The I/O wrapper driver is installed by default and supports $named
style parameters.
Datasource "io" {
uri = "iowrapper:"
cache_size = 200
cache_life = 360
}
The MySQL driver provides access to a MySQL database. Go to the Message Systems support website and download the MySQL driver suitable to your operating system, architecture, and version of Momentum. Install this driver by issuing the command: rpm -Uvh mysy-ecelerity-mysql-version.os.arch
.rpm rpm -Uvh ecelerity-mysql-version.os.arch
.rpm
Add the following to your configuration:
Datasource "mysqldb" {
uri = ( "mysql:host=localhost;port=3306;dbname=ecmail; »

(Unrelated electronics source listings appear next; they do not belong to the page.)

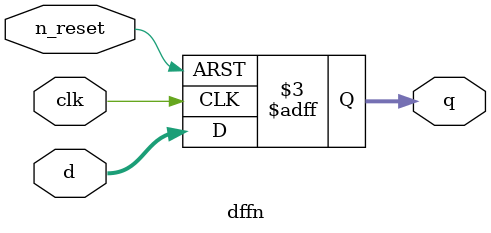
<source format=sv>

module dffn #(parameter N = 8)
            (output logic [N-1:0] q,
              input logic [N-1:0] d,
              input clk, n_reset);

always_ff @(posedge clk, negedge n_reset)
    if (!n_reset)
        q <= '0;
    else
        q <= d;
endmodule
</source>
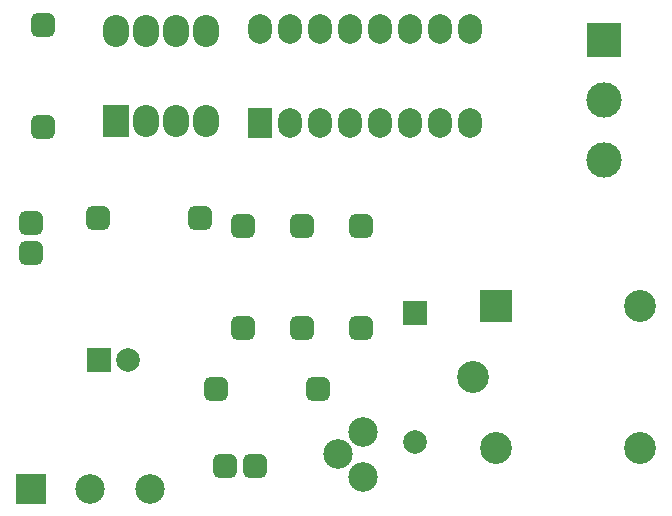
<source format=gbs>
G04*
G04 #@! TF.GenerationSoftware,Altium Limited,Altium Designer,20.1.11 (218)*
G04*
G04 Layer_Color=16711935*
%FSLAX44Y44*%
%MOMM*%
G71*
G04*
G04 #@! TF.SameCoordinates,247B782F-146B-480F-AA2D-8113461E6206*
G04*
G04*
G04 #@! TF.FilePolarity,Negative*
G04*
G01*
G75*
%ADD10C,3.0000*%
%ADD11R,3.0000X3.0000*%
%ADD12R,2.5000X2.5000*%
%ADD13C,2.5000*%
%ADD14R,2.0000X2.5000*%
%ADD15O,2.0000X2.5000*%
%ADD16R,2.2032X2.7032*%
%ADD17O,2.2032X2.7032*%
%ADD18C,2.0000*%
%ADD19R,2.0000X2.0000*%
G04:AMPARAMS|DCode=20|XSize=2mm|YSize=2mm|CornerRadius=0.5mm|HoleSize=0mm|Usage=FLASHONLY|Rotation=180.000|XOffset=0mm|YOffset=0mm|HoleType=Round|Shape=RoundedRectangle|*
%AMROUNDEDRECTD20*
21,1,2.0000,1.0000,0,0,180.0*
21,1,1.0000,2.0000,0,0,180.0*
1,1,1.0000,-0.5000,0.5000*
1,1,1.0000,0.5000,0.5000*
1,1,1.0000,0.5000,-0.5000*
1,1,1.0000,-0.5000,-0.5000*
%
%ADD20ROUNDEDRECTD20*%
G04:AMPARAMS|DCode=21|XSize=2mm|YSize=2mm|CornerRadius=0.5mm|HoleSize=0mm|Usage=FLASHONLY|Rotation=90.000|XOffset=0mm|YOffset=0mm|HoleType=Round|Shape=RoundedRectangle|*
%AMROUNDEDRECTD21*
21,1,2.0000,1.0000,0,0,90.0*
21,1,1.0000,2.0000,0,0,90.0*
1,1,1.0000,0.5000,0.5000*
1,1,1.0000,0.5000,-0.5000*
1,1,1.0000,-0.5000,-0.5000*
1,1,1.0000,-0.5000,0.5000*
%
%ADD21ROUNDEDRECTD21*%
%ADD22C,2.7032*%
%ADD23R,2.7032X2.7032*%
%ADD24R,2.0000X2.0000*%
D10*
X525000Y339200D02*
D03*
Y390000D02*
D03*
D11*
Y440800D02*
D03*
D12*
X40000Y60500D02*
D03*
D13*
X90000D02*
D03*
X140800D02*
D03*
X300000Y90000D02*
D03*
X321590Y70950D02*
D03*
Y109050D02*
D03*
D14*
X234200Y370600D02*
D03*
D15*
X259600D02*
D03*
X285000D02*
D03*
X310400D02*
D03*
X335800D02*
D03*
X361200D02*
D03*
X386600D02*
D03*
X412000D02*
D03*
Y450000D02*
D03*
X386600D02*
D03*
X361200D02*
D03*
X335800D02*
D03*
X310400D02*
D03*
X285000D02*
D03*
X259600D02*
D03*
X234200D02*
D03*
D16*
X111900Y371900D02*
D03*
D17*
X137300D02*
D03*
X162700D02*
D03*
X188100D02*
D03*
X111900Y448100D02*
D03*
X137300D02*
D03*
X162700D02*
D03*
X188100D02*
D03*
D18*
X122500Y170000D02*
D03*
X365000Y100620D02*
D03*
D19*
X97500Y170000D02*
D03*
D20*
X283180Y145000D02*
D03*
X196820D02*
D03*
X183180Y290000D02*
D03*
X96820D02*
D03*
X230000Y80000D02*
D03*
X204600D02*
D03*
D21*
X270000Y196820D02*
D03*
Y283180D02*
D03*
X220000Y196820D02*
D03*
Y283180D02*
D03*
X320000D02*
D03*
Y196820D02*
D03*
X50000Y366820D02*
D03*
Y453180D02*
D03*
X40000Y285400D02*
D03*
Y260000D02*
D03*
D22*
X556000Y215000D02*
D03*
Y95000D02*
D03*
X434000D02*
D03*
X414000Y155000D02*
D03*
D23*
X434000Y215000D02*
D03*
D24*
X365000Y209380D02*
D03*
M02*

</source>
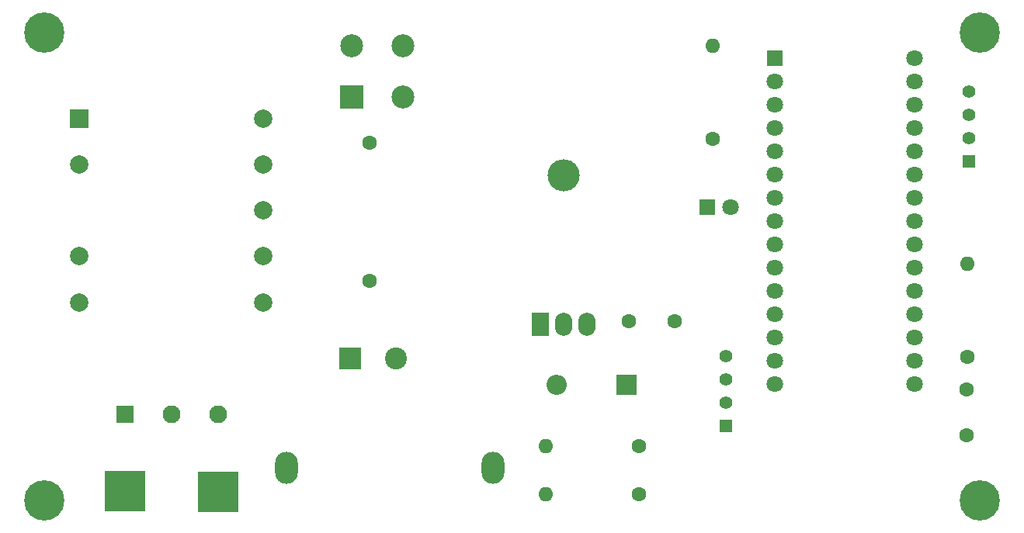
<source format=gbr>
%TF.GenerationSoftware,KiCad,Pcbnew,(6.0.7)*%
%TF.CreationDate,2022-10-25T14:44:23+02:00*%
%TF.ProjectId,Affichage_Temp_Humidite,41666669-6368-4616-9765-5f54656d705f,rev?*%
%TF.SameCoordinates,PX4692680PY2625a00*%
%TF.FileFunction,Soldermask,Bot*%
%TF.FilePolarity,Negative*%
%FSLAX46Y46*%
G04 Gerber Fmt 4.6, Leading zero omitted, Abs format (unit mm)*
G04 Created by KiCad (PCBNEW (6.0.7)) date 2022-10-25 14:44:23*
%MOMM*%
%LPD*%
G01*
G04 APERTURE LIST*
%ADD10C,1.600000*%
%ADD11O,1.600000X1.600000*%
%ADD12C,4.400000*%
%ADD13R,2.500000X2.500000*%
%ADD14C,2.500000*%
%ADD15R,2.200000X2.200000*%
%ADD16O,2.200000X2.200000*%
%ADD17O,2.500000X3.500000*%
%ADD18R,2.000000X2.000000*%
%ADD19C,2.000000*%
%ADD20R,1.800000X1.800000*%
%ADD21C,1.800000*%
%ADD22R,1.398000X1.398000*%
%ADD23C,1.398000*%
%ADD24R,2.400000X2.400000*%
%ADD25C,2.400000*%
%ADD26R,4.400000X4.400000*%
%ADD27O,3.500000X3.500000*%
%ADD28R,1.900000X2.500000*%
%ADD29O,1.900000X2.500000*%
%ADD30R,1.950000X1.950000*%
%ADD31C,1.950000*%
G04 APERTURE END LIST*
D10*
%TO.C,R2*%
X103140000Y-37900000D03*
D11*
X103140000Y-27740000D03*
%TD*%
D12*
%TO.C,REF\u002A\u002A*%
X2500000Y-53500000D03*
%TD*%
D10*
%TO.C,R4*%
X67320000Y-52820000D03*
D11*
X57160000Y-52820000D03*
%TD*%
D13*
%TO.C,D1*%
X35960300Y-9492400D03*
D14*
X41560300Y-9492400D03*
X41560300Y-3892400D03*
X35960300Y-3892400D03*
%TD*%
D10*
%TO.C,C2*%
X37940000Y-29540000D03*
X37940000Y-14540000D03*
%TD*%
D15*
%TO.C,D3*%
X65990000Y-40880000D03*
D16*
X58370000Y-40880000D03*
%TD*%
D10*
%TO.C,R1*%
X75400000Y-14080000D03*
D11*
X75400000Y-3920000D03*
%TD*%
D12*
%TO.C,REF\u002A\u002A*%
X104500000Y-53500000D03*
%TD*%
D17*
%TO.C,F1*%
X28880000Y-49960000D03*
X51380000Y-49960000D03*
%TD*%
D12*
%TO.C,REF\u002A\u002A*%
X104500000Y-2500000D03*
%TD*%
D10*
%TO.C,R3*%
X67280000Y-47600000D03*
D11*
X57120000Y-47600000D03*
%TD*%
D18*
%TO.C,TR1*%
X6300000Y-11900000D03*
D19*
X6300000Y-16900000D03*
X6300000Y-26900000D03*
X6300000Y-31900000D03*
X26300000Y-31900000D03*
X26300000Y-26900000D03*
X26300000Y-21900000D03*
X26300000Y-16900000D03*
X26300000Y-11900000D03*
%TD*%
D20*
%TO.C,D2*%
X74800000Y-21500000D03*
D21*
X77340000Y-21500000D03*
%TD*%
D22*
%TO.C,J3*%
X76830000Y-45410000D03*
D23*
X76830000Y-42870000D03*
X76830000Y-40330000D03*
X76830000Y-37790000D03*
%TD*%
D24*
%TO.C,C1*%
X35800000Y-38000000D03*
D25*
X40800000Y-38000000D03*
%TD*%
D10*
%TO.C,C3*%
X66230000Y-33970000D03*
X71230000Y-33970000D03*
%TD*%
D12*
%TO.C,REF\u002A\u002A*%
X2500000Y-2500000D03*
%TD*%
D20*
%TO.C,A1*%
X82135000Y-5230000D03*
D21*
X82135000Y-7770000D03*
X82135000Y-10310000D03*
X82135000Y-12850000D03*
X82135000Y-15390000D03*
X82135000Y-17930000D03*
X82135000Y-20470000D03*
X82135000Y-23010000D03*
X82135000Y-25550000D03*
X82135000Y-28090000D03*
X82135000Y-30630000D03*
X82135000Y-33170000D03*
X82135000Y-35710000D03*
X82135000Y-38250000D03*
X82135000Y-40790000D03*
X97375000Y-40790000D03*
X97375000Y-38250000D03*
X97375000Y-35710000D03*
X97375000Y-33170000D03*
X97375000Y-30630000D03*
X97375000Y-28090000D03*
X97375000Y-25550000D03*
X97375000Y-23010000D03*
X97375000Y-20470000D03*
X97375000Y-17930000D03*
X97375000Y-15390000D03*
X97375000Y-12850000D03*
X97375000Y-10310000D03*
X97375000Y-7770000D03*
X97375000Y-5230000D03*
%TD*%
D26*
%TO.C,REF\u002A\u002A*%
X21440000Y-52600000D03*
%TD*%
D10*
%TO.C,C4*%
X103080000Y-46450000D03*
X103080000Y-41450000D03*
%TD*%
D22*
%TO.C,J2*%
X103280000Y-16560000D03*
D23*
X103280000Y-14020000D03*
X103280000Y-11480000D03*
X103280000Y-8940000D03*
%TD*%
D26*
%TO.C,REF\u002A\u002A*%
X11280000Y-52540000D03*
%TD*%
D27*
%TO.C,U1*%
X59090000Y-18070000D03*
D28*
X56550000Y-34270000D03*
D29*
X59090000Y-34270000D03*
X61630000Y-34270000D03*
%TD*%
D30*
%TO.C,J1*%
X11300000Y-44170000D03*
D31*
X16380000Y-44170000D03*
X21460000Y-44170000D03*
%TD*%
M02*

</source>
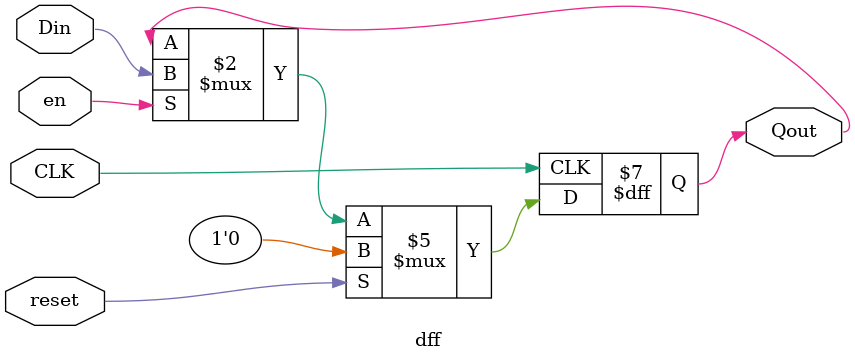
<source format=v>
module dff( CLK, en, reset, Din, Qout);
input CLK, en, reset, Din;
output reg Qout;

always @(posedge CLK)
if(reset)
    Qout <= 0;
else
begin
	if( en )
		Qout <= Din;
end

endmodule
</source>
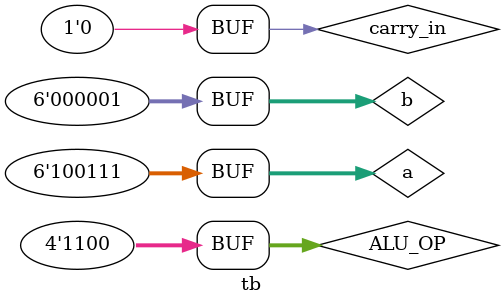
<source format=v>
module tb
();

reg [5:0]a;
reg [5:0]b;
reg carry_in;
reg [3:0] ALU_OP;
wire [5:0]result;
wire carry_out;

six_bit_ALU six_b_alu
(
.a(a),
.b(b),
.carry_in(carry_in),
.ALU_OP(ALU_OP),
.result(result),
.carry_out(carry_out)
);

initial
begin
a=6'b100111;
b=1'b010101;
ALU_OP=4'b0000;
carry_in = 1'b0;
#10
a=6'b100111;
b=1'b010101;
ALU_OP=4'b0001;
carry_in = 1'b0;
#10
a=6'b100111;
b=1'b010101;
ALU_OP=4'b0010;
carry_in = 1'b0;
#10
a=6'b100111;
b=1'b010101;
ALU_OP=4'b0110;
carry_in = 1'b0;
#10
a=6'b100111;
b=1'b010101;
ALU_OP=4'b1100;
carry_in = 1'b0;
end
initial
$monitor("result", result);

endmodule
</source>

user=user;password=password" )
}
Note
For licensing reasons the MySQL module does not ship with Momentum and must be downloaded separately.
The datasource module provides the following console commands:
- ds_core flush *`cache_name`*
-
The ds_core flush command takes a single argument specifying the name of the cache to flush. The following is the output of the command ds_core flush sqlite :
flushed 2 entries from cache 'sqlite'
In this case
sqlite
corresponds to a cache defined in the following way:Datasource "sqlite" { uri = ( "sqlite:/path/to/db" ) }
Datasources are not modules so you cannot determine their names using the module list command. Use config locate datasource instead.
- ds_core stats
-
For each cache, this command prints statistics including the hit rate, number of cache hits and misses during lookups, number of inserts, and number of deletions. The deletions are broken down into entries explicitly (manually) deleted, those deleted due to time-to-live (ttl) expiration as configured via
cache_life
, and least-recently-used (lru) items deleted due to thecache_size
being reached.13:07:12 ecelerity> ds_core stats cache name lookups % deletions % elts hit miss pend total inserts man ttl lru total ---------------------- ----- -------------------- -------- ------------------ ecdb 2 72 28 0 335 6 0 100 0 4
Note: Cache names may be truncated; only the first 10 characters are shown.